Imagine that! Just a few paragraphs ago, we were talking about insanity, sovereign debt defaults, catastrophic financial crises, and shutting down the government. But if we're all good little boys and girls, and we can all make nice together in the political sandbox, we might be able to work our way back to a sustainable position in five to seven years. Of course, taxes will need to be raised, and the mortgage-interest deduction will need to be eliminated. In only five to seven years, only rich people will be able to buy a house, or buy gasoline for that matter.
I don't know about you, but Zandi's calm, reasoned views certainly do make me feel better. But in the end, I guess it really boils down to what or who you mean when you say "screwed."
I love all the political posturing going on. Last month, they passed the latest round of stimulus, I mean tax cuts. Now they are wanting us to believe they don't really intend to spend the money, I mean not not collect the money, by pretending to block the increase in the debt ceiling. At this point, anyone who believes anything that comes out of the mouths in Washington should be sold multiple bridges in the middle of the Atacama Desert. Let Bernie out of jail, he can handle the details.

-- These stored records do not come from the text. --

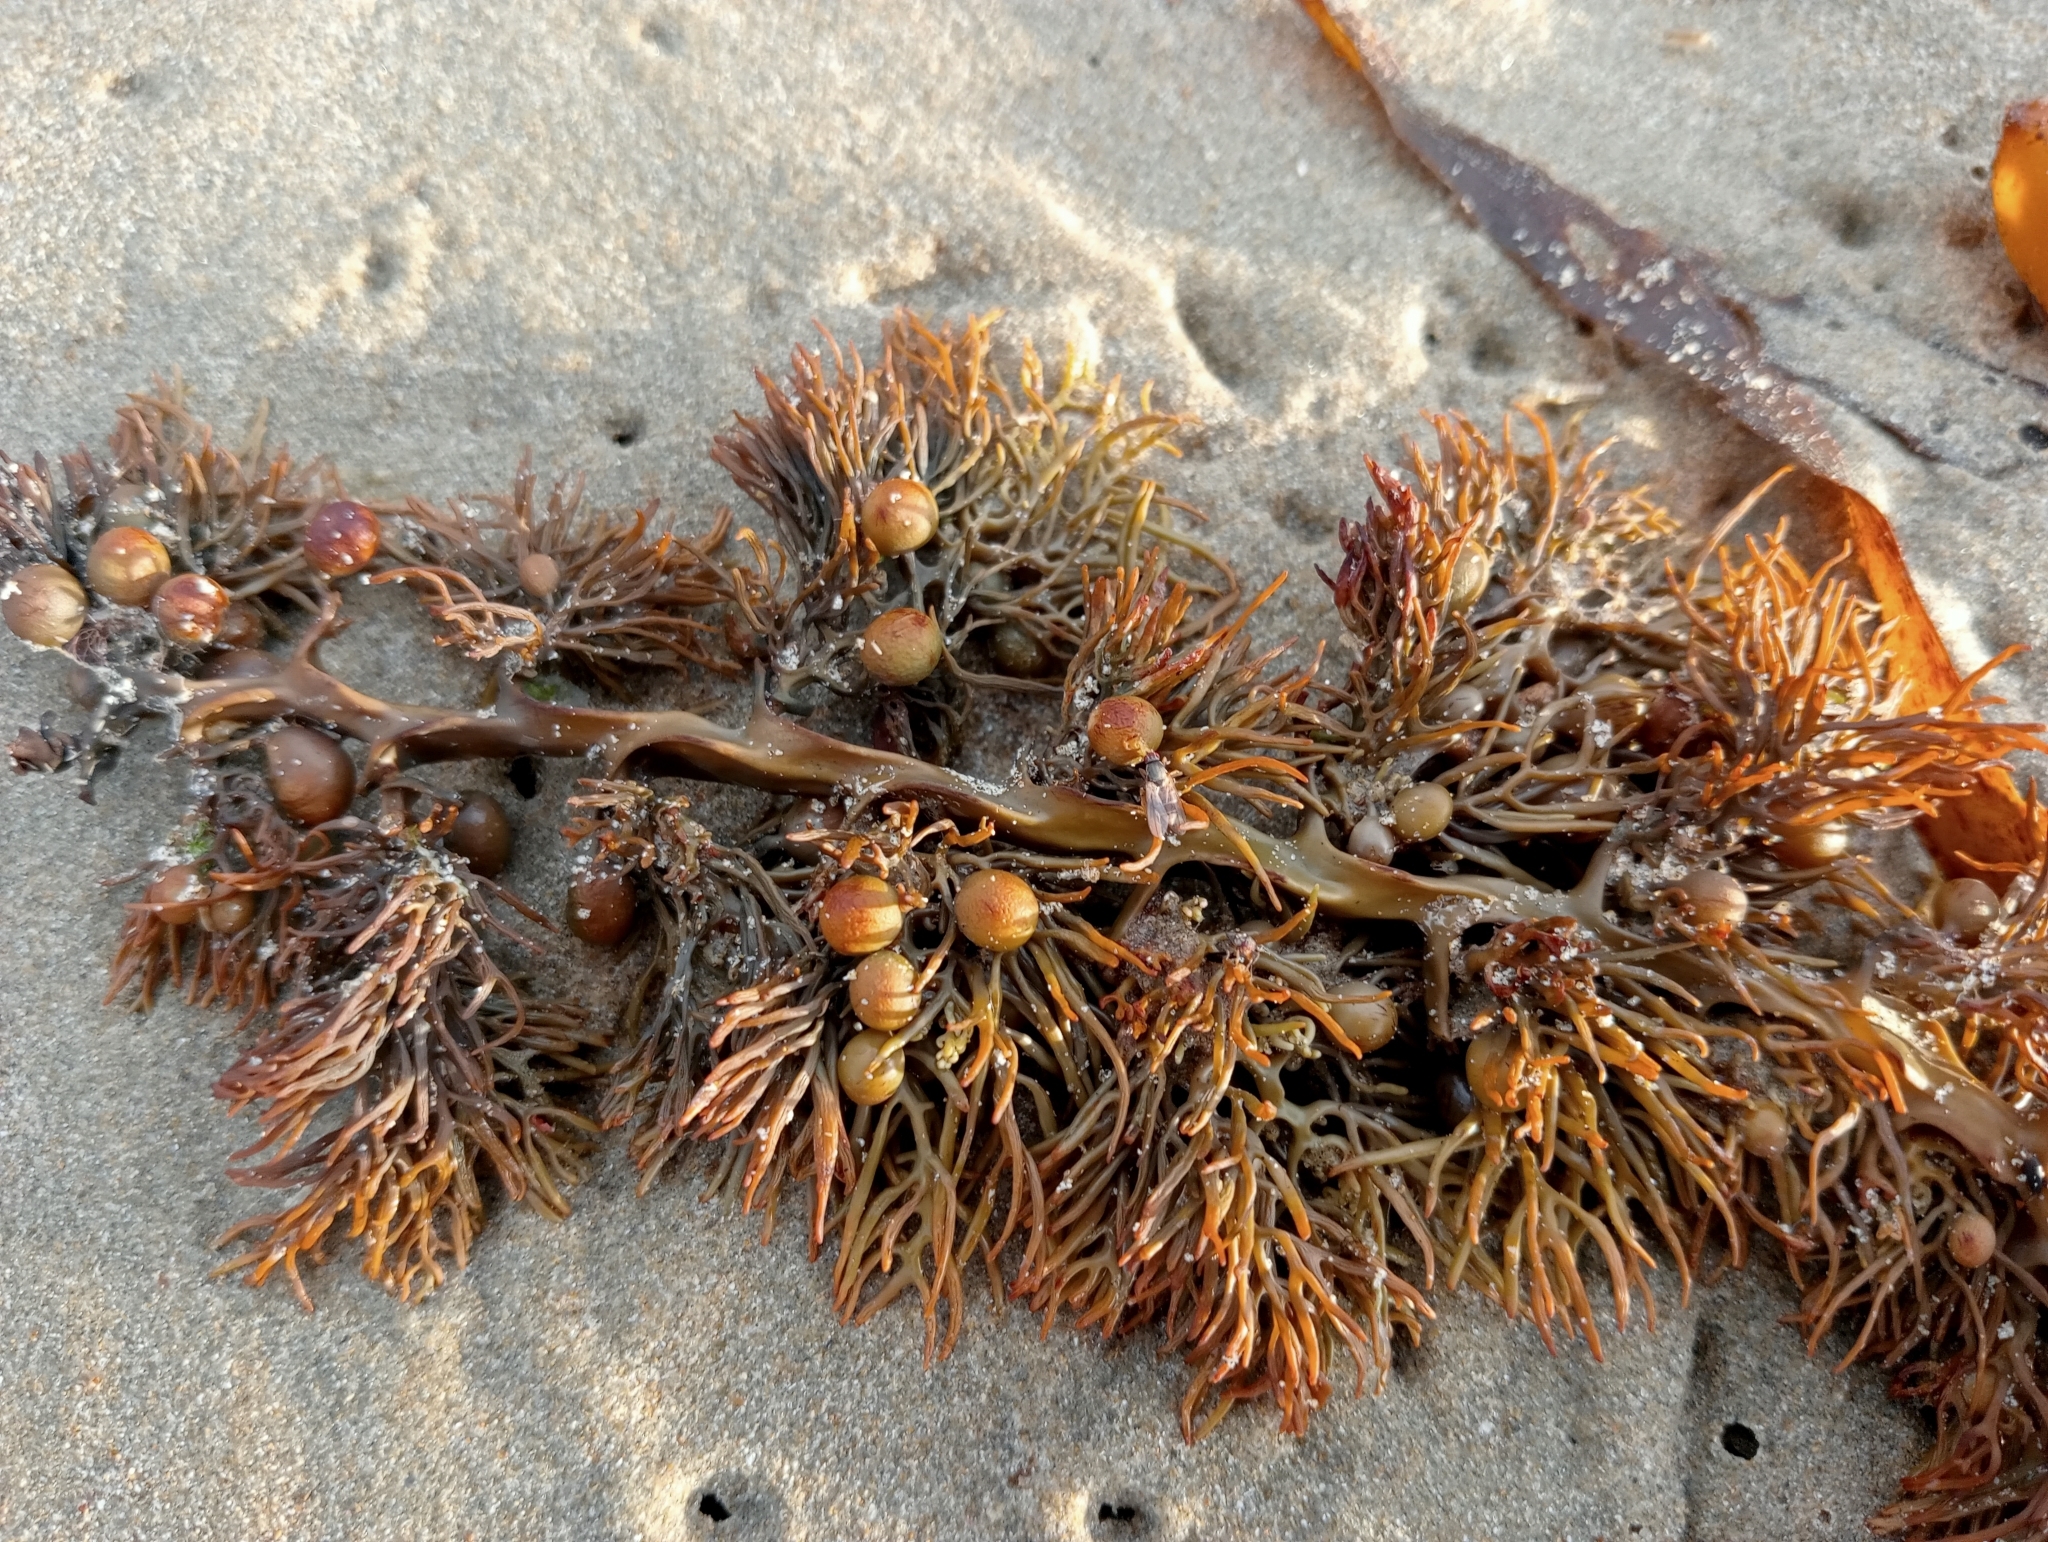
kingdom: Chromista
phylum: Ochrophyta
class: Phaeophyceae
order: Fucales
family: Sargassaceae
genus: Cystophora
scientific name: Cystophora retroflexa
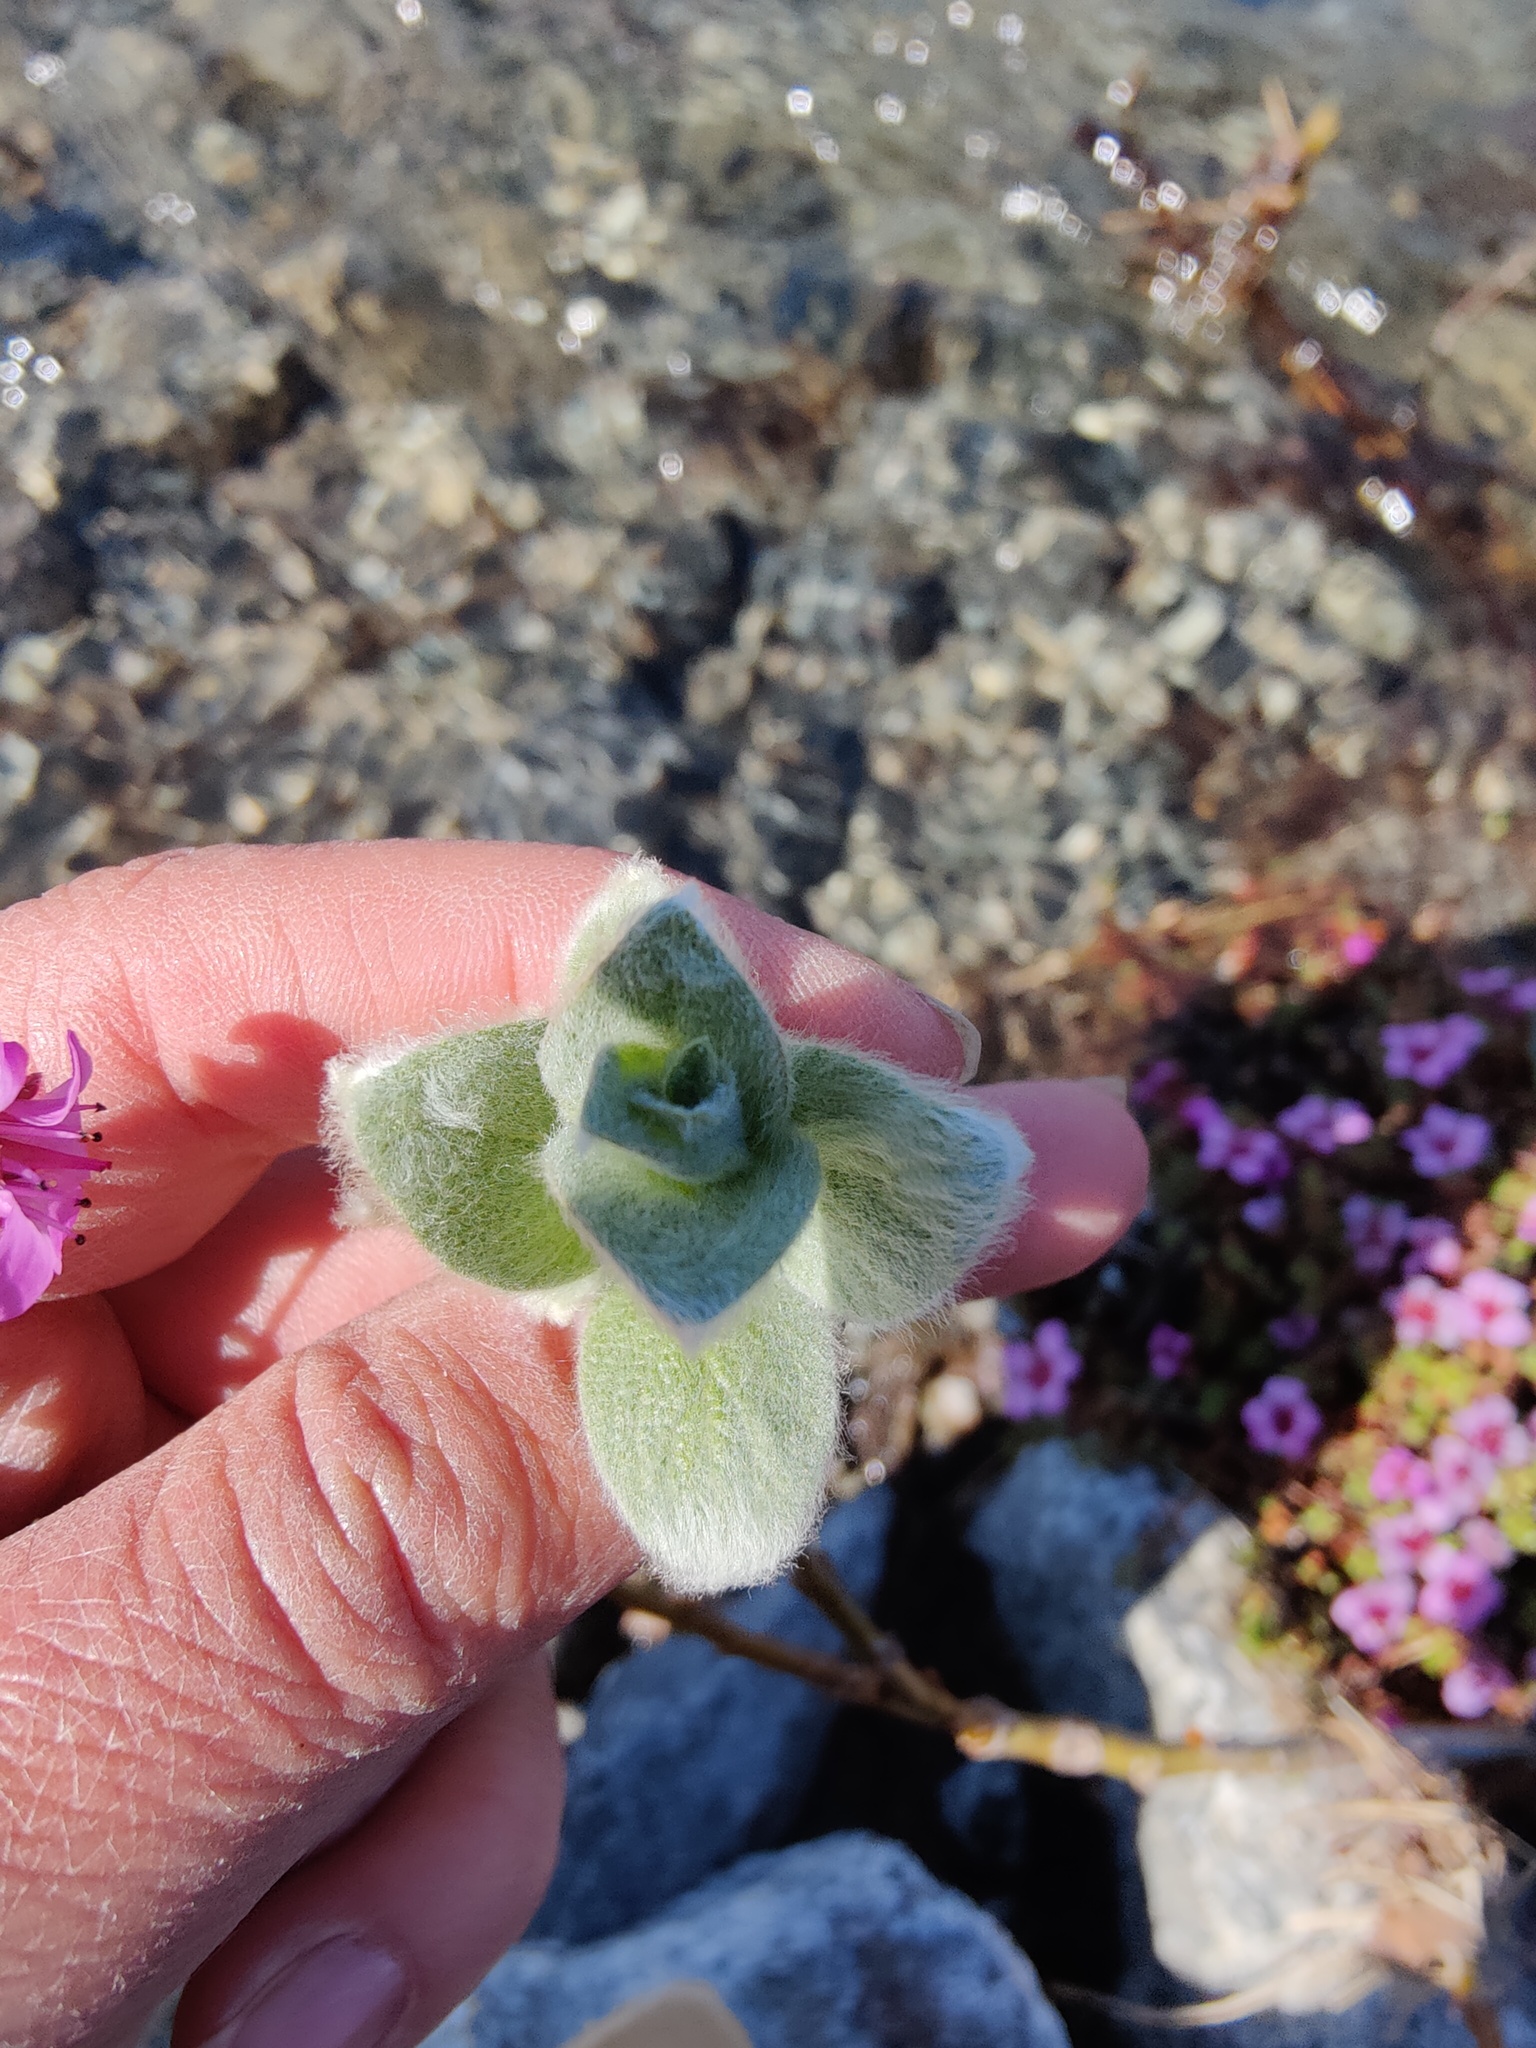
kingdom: Plantae
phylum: Tracheophyta
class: Magnoliopsida
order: Malpighiales
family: Salicaceae
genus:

Lets face it, last month Washington voted to go another Trillion dollars in debt (remember they are always optimistic with revenue projections and conservative with expense projections (1,000 more troops on their way to Afghanistan)), this month they are like, No we didn't, or They did it, or They forced us too. Yes, this is the change we voted for.
Got to love democracy, where the voter always votes for the better liar. Yes, you too can have it all, just vote for me. Want more out of the Ponzi scheme we call government, social security, medicare, medicaid, or health care than you put into them, simply vote for me. Don't want to accept any more personal debt, no problem, vote for me, I'll print you some money for us all. Want to feel safe and secure as we turn other countries into war zones, no problem, I'll print trillions of dollars and pay for the flags that will cover the caskets of those brave souls to die in the name of freedom and democracy. Yes, vote for me.
At this point democrat = republican, two sides of the same coin. The bigger problem, the same power controllers in these two parties are fully in control of all new political parties promising real change, or should I say, more of the old.